### Trecho do documento
========================================
Na verdade, a resolução era sobre o fortalecimento dos processos democráticos na Ucrânia. Não se tratava tanto de eleições. Ela afirma que a Ucrânia está dedicada ao seu caminho democrático, mas que num momento em que temos lei marcial, as eleições não são possíveis.
Mas têm a constituição para esse efeito, não precisam de uma resolução para isso. E em segundo lugar, o Parlamento defende que deve haver paz antes de qualquer tipo de eleições. Para efeitos de paz, consideram o cessar-fogo ou apenas um grande e abrangente acordo com ambas as partes?
Sim, temos uma constituição e uma lei sobre as eleições, que é muito clara: em estado de guerra, durante a lei marcial ativa, a Ucrânia não pode ter eleições.
Na verdade, esta regulamentação não é apenas típica da Ucrânia, mas de qualquer país. A maioria dos países tem essas disposições nas suas leis básicas e nas suas constituições.
No entanto, devido ao momento e à arena internacional, quando alguns dos nossos parceiros começaram a perguntar porque é que não há eleições na Ucrânia, nós, como parlamentares, decidimos deixar isso claro aprovando não uma lei, mas uma resolução, que é basicamente uma declaração política sustentando exatamente o que está aqui a acontecer.
Quanto à segunda parte da sua questão, haver um cessar-fogo, depois uma eleição e só depois assinar um acordo de paz, é um formato completamente inaceitável para a Ucrânia.
Precisamos, claro, de um cessar-fogo. Este é um ponto do plano de paz do Presidente Zelensky, sobre o qual ele tem falado inúmeras vezes com muitos líderes mundiais. Um cessar-fogo é um ponto importante do processo, mas o segundo ponto é a desocupação do território ucraniano pela Rússia, a retirada das tropas russas que atualmente controlam o território ucraniano. E depois poderemos sentar-nos e discutir todos os tipos de acordos de paz.
Haver um cessar-fogo, seguido de eleições pressuporia outro acontecimento muito importante entre os dois eventos, que seria o levantamento da lei marcial.
Se a lei marcial for levantada, as fronteiras da Ucrânia ficarão abertas. Isto significa que o país fica significativamente enfraquecido em termos de defesa e segurança. E isto também significa que a Rússia tem acesso para interferir fortemente nas eleições ucranianas.
Não podemos ter isso. Não podemos aceitar isso. Os dois cenários que se desenvolveriam a partir de então significariam uma completa eliminação da Ucrânia da face da Terra.
========================================
### Dados a processar
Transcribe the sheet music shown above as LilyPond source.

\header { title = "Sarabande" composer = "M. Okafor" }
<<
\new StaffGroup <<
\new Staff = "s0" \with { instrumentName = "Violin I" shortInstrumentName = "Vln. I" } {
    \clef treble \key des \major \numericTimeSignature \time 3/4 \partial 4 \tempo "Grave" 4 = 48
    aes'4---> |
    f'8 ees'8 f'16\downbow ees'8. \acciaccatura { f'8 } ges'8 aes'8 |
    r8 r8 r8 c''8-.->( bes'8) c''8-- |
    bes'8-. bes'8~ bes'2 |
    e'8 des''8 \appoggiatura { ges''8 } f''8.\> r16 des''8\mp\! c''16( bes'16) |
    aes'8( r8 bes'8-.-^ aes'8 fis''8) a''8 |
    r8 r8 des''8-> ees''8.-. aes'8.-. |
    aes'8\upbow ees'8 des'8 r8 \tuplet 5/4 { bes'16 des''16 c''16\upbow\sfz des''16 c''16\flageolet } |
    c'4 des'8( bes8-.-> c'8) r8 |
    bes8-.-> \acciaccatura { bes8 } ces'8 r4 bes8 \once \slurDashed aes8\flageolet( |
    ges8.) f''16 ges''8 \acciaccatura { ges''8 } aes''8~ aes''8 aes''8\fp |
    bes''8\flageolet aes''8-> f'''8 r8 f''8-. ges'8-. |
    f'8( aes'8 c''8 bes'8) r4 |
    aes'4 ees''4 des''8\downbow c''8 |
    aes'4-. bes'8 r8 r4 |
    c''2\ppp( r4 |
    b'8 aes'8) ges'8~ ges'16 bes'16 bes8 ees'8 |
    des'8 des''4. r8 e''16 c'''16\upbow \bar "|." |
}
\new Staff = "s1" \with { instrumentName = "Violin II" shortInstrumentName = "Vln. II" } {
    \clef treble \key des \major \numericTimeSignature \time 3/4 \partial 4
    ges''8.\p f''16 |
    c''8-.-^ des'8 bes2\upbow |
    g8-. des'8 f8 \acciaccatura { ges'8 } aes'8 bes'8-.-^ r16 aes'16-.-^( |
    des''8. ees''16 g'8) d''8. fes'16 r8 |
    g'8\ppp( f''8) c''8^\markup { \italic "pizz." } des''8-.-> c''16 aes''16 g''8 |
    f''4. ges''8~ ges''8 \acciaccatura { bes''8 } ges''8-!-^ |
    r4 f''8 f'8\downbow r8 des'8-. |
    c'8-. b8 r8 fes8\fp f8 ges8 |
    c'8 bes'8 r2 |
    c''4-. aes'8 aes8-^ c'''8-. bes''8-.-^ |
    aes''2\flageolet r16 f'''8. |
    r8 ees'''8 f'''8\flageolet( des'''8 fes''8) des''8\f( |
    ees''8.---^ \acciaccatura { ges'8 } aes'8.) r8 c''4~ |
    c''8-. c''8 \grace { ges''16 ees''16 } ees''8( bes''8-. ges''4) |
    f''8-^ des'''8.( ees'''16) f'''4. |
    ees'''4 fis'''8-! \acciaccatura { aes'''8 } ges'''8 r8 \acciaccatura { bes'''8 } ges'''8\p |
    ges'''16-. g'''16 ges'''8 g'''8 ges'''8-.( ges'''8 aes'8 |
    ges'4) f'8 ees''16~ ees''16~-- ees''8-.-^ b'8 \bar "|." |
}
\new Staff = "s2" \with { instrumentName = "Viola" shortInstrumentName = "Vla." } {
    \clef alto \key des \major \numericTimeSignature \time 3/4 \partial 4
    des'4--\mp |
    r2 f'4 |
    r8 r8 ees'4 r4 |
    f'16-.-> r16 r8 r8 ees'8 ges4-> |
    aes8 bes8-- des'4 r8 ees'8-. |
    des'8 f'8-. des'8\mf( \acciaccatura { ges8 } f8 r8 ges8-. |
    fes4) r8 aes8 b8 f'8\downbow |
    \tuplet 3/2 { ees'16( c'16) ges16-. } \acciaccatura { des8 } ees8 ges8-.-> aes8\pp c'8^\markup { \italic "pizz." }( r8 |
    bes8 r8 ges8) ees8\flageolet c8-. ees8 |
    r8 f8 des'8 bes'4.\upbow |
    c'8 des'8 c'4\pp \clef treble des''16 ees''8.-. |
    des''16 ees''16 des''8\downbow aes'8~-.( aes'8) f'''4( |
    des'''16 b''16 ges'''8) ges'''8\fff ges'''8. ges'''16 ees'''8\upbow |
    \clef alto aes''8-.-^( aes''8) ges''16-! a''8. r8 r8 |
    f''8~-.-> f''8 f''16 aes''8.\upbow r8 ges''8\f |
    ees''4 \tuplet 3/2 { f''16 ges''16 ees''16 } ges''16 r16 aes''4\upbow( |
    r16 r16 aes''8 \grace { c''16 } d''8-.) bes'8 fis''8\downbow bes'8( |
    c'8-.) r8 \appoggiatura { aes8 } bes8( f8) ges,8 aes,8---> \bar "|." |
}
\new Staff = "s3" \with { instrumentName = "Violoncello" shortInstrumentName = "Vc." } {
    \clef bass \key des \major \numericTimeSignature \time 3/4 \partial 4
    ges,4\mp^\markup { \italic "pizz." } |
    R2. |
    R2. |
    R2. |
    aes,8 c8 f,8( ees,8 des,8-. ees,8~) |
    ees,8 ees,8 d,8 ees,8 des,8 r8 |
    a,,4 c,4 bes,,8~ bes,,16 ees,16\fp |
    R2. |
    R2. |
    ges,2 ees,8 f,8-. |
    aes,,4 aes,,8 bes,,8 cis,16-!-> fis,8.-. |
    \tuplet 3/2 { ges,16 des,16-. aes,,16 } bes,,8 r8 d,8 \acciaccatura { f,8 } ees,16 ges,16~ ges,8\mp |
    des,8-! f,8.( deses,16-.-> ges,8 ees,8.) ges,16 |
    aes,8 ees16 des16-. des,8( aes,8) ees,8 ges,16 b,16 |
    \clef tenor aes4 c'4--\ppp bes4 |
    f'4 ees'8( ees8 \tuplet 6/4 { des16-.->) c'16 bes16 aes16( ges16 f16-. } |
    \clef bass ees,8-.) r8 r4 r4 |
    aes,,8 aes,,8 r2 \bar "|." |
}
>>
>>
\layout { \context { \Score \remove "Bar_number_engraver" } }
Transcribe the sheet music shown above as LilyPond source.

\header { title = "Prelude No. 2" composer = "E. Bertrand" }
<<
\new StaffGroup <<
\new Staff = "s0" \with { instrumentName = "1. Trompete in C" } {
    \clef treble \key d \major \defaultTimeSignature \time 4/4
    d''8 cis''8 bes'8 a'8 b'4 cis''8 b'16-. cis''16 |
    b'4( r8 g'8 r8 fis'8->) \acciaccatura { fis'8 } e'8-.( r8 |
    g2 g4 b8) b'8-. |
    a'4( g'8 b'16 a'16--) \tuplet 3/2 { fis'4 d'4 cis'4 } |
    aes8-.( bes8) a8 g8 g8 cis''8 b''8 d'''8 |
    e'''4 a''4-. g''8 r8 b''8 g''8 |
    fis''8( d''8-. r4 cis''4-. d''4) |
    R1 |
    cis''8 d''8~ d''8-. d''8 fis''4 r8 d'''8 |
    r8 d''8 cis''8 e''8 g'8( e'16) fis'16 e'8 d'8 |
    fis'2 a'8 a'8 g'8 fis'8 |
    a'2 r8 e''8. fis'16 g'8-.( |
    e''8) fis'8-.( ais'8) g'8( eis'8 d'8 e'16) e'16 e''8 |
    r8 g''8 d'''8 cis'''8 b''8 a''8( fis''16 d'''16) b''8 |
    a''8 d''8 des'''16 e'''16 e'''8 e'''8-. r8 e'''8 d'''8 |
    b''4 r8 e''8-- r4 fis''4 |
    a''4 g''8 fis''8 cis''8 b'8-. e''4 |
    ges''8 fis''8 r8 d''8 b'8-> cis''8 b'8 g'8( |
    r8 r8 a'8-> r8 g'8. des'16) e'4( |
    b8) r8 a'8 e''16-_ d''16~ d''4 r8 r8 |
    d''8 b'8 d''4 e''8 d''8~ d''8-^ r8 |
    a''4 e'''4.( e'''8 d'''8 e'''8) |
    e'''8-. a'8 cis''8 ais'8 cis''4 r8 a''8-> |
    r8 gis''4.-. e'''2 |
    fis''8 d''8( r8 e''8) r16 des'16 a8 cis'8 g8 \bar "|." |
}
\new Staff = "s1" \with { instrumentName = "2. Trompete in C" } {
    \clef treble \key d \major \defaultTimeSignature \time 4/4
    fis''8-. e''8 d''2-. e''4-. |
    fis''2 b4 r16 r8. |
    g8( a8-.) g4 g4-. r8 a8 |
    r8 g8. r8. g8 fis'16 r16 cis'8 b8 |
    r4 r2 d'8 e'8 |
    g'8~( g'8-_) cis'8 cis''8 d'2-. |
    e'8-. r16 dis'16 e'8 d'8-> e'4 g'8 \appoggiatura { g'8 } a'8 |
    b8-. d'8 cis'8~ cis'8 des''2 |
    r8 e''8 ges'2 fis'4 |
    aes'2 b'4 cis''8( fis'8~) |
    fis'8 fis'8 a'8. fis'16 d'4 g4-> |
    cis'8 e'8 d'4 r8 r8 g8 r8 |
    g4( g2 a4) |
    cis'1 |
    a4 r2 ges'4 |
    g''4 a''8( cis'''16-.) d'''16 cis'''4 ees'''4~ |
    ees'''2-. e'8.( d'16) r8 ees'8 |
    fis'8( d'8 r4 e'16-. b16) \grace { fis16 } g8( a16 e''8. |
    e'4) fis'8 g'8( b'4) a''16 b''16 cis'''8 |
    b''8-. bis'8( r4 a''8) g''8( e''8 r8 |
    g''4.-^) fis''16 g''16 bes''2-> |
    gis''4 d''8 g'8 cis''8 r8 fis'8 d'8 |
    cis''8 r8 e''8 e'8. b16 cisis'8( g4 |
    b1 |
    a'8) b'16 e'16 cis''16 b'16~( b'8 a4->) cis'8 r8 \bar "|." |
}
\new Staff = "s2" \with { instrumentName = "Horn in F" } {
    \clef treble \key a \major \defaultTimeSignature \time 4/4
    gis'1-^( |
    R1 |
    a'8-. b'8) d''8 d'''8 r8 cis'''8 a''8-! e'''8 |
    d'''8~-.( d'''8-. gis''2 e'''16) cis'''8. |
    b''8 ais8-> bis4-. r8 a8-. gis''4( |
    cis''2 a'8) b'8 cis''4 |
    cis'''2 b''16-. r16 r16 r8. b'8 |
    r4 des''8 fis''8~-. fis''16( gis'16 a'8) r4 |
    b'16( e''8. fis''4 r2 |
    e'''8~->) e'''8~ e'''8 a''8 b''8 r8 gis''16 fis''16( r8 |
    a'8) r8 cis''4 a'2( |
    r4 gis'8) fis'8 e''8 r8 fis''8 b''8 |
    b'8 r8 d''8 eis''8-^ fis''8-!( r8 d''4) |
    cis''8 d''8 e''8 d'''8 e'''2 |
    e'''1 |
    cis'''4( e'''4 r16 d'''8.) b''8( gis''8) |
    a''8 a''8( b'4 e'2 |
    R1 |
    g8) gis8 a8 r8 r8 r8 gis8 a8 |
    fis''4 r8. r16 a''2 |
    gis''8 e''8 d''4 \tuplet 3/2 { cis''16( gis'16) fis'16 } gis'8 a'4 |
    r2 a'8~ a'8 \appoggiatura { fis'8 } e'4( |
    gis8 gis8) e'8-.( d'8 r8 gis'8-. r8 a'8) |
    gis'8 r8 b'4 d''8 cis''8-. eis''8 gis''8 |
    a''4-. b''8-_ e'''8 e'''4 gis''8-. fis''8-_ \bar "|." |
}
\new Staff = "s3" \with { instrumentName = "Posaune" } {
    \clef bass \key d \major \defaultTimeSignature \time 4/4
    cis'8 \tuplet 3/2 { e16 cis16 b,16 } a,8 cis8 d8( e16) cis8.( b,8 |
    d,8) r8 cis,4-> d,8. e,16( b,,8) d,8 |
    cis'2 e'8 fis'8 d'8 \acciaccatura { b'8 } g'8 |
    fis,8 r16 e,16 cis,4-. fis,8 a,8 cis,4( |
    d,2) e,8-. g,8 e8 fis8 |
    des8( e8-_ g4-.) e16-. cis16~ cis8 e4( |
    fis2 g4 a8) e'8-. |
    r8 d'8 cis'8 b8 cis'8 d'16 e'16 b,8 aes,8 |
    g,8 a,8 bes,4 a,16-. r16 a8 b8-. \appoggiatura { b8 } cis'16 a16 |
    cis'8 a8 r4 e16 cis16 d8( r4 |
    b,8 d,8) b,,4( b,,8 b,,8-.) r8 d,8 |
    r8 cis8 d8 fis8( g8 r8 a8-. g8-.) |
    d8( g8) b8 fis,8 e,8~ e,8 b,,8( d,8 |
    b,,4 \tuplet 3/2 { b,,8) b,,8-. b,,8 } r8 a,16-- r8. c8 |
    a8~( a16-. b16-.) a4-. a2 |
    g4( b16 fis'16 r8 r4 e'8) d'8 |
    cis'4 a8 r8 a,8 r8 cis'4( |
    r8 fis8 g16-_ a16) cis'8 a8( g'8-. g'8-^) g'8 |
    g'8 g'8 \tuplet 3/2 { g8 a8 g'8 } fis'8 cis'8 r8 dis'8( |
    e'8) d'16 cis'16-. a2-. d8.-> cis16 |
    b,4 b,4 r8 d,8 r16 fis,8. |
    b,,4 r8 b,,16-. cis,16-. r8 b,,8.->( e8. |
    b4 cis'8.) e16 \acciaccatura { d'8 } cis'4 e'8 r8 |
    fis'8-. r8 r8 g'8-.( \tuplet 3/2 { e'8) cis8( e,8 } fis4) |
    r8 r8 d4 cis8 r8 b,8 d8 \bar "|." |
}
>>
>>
========================================
### O que fazer
1) Apresente a parte do trecho sobre as eleições na Ucrânia que começa com as palavras que contêm "Sim, temos uma" e termina em "nas suas constituições.".
2) Filtre as linhas e mantenha apenas aquelas em que aparece a palavra "header", levando em conta a diferença entre maiúsculas e minúsculas.

### Respostas do exercício
1)
Sim, temos uma constituição e uma lei sobre as eleições, que é muito clara: em estado de guerra, durante a lei marcial ativa, a Ucrânia não pode ter eleições.
Na verdade, esta regulamentação não é apenas típica da Ucrânia, mas de qualquer país. A maioria dos países tem essas disposições nas suas leis básicas e nas suas constituições.

2)
\header { title = "Sarabande" composer = "M. Okafor" }
\header { title = "Prelude No. 2" composer = "E. Bertrand" }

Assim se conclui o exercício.